沖縄タイムス+プラス ニュース

沖縄の新型コロナ陽性急増 600人超える 4連休前半で感染か「市中感染が広がっている可能性」

2020年8月5日 09:30

 沖縄県は4日、新たに10歳未満から90代の男女83人が新型コロナウイルスに感染したと発表した。1日の感染者数では過去最多。累計感染者数は637人で600人を超えた。2日に500人を突破したばかりだった。一方、竹富町は4日夜、西表島在住の19歳男性が感染したと発表した。同町初の感染者で、入院施設のない離島からの感染は県内で初めて。県は5日、対策本部会議を開き、今後の対応を検討する。

(資料写真)新型コロナウイルスの電子顕微鏡写真(米国立アレルギー感染症研究所提供)

県内の感染者数の推移

(資料写真)新型コロナウイルスの電子顕微鏡写真(米国立アレルギー感染症研究所提供) 県内の感染者数の推移

 宮古島市の接客を伴う飲食店で新たに12人が感染し、同店舗からの感染は計15人。県はクラスター(感染者集団)と判断した。県内での発生は6カ所目。

 病院や軽症者向けの療養用ホテルに入れていない自宅待機者は4日正午現在で253人。那覇と石垣の両市内でホテルが確保できたため、病床利用率は3日の146・6%から4日は109・8%に減少した。

 糸数公保健衛生統括監は新たなホテルの見通しについて「運用上の課題である看護師や保健師の確保をクリアして順次増やしたい。どの程度確保できるか分からないと進めづらい」として、関係団体を通じて来た応募者と交渉していると語った。県は対策本部の職員を増員して4日から自宅待機者らの健康観察を実施している。
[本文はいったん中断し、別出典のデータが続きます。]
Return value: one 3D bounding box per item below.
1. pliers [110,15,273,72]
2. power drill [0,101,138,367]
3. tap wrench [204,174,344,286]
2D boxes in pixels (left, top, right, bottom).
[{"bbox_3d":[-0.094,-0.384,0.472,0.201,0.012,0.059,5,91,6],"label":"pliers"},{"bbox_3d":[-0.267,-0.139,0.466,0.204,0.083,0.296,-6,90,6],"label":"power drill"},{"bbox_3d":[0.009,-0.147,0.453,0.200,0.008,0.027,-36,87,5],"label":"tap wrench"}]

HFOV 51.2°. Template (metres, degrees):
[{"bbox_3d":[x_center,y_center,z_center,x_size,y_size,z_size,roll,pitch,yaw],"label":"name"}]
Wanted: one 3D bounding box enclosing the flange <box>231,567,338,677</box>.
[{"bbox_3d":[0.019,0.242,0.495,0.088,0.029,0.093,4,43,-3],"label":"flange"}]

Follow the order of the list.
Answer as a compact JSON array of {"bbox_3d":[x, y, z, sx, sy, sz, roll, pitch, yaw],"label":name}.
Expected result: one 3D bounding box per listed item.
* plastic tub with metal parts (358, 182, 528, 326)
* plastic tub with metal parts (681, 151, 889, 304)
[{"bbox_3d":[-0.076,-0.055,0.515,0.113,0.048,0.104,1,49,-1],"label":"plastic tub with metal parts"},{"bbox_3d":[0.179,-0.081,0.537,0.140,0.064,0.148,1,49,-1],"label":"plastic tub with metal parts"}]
 県によると直近1週間(7月28日~8月3日)の新規感染者数は人口10万人当たり23・61人で、4日連続で全国最多となった。2番目の東京都は16・94人。

 糸数統括監は発症日から推測して、7月の4連休前半で感染している可能性があるとの認識を示し、「市中感染が広がっている可能性がある。県民の行動履歴でも食事に行って陽性者がいたケースもあり、会合や飲食は十分注視しないといけない状況だ」と述べた。

 4日は10歳未満で5人、60代以上も11人の感染を確認。基地従業員では米軍キャンプ・キンザーの20代男性(浦添市)も感染した。

 在沖米軍基地内では、キャンプ・ハンセンで12人の陽性が確認され、累計陽性者数は286人となった。

 竹富町で初の感染者となった西表島在住の19歳の男性は、今月1日に感染が判明した20代の石垣市のキャバクラ店の女性従業員の濃厚接触者で、西表島で7月27日に計10人でバーベキューをしていた。

 男性は今月1~3日に発症。西表島から石垣島へは民間フェリーの最後部の席でマスク着用など予防策を徹底した上で渡り、到着後は同保健所が車で八重山病院に移送した。残る8人のうち竹富島在住の1人は4日に病院を受診し結果待ち。残る7人には移送リスクを考慮し、医師が西表島まで出向いて検体採取する方法を検討している。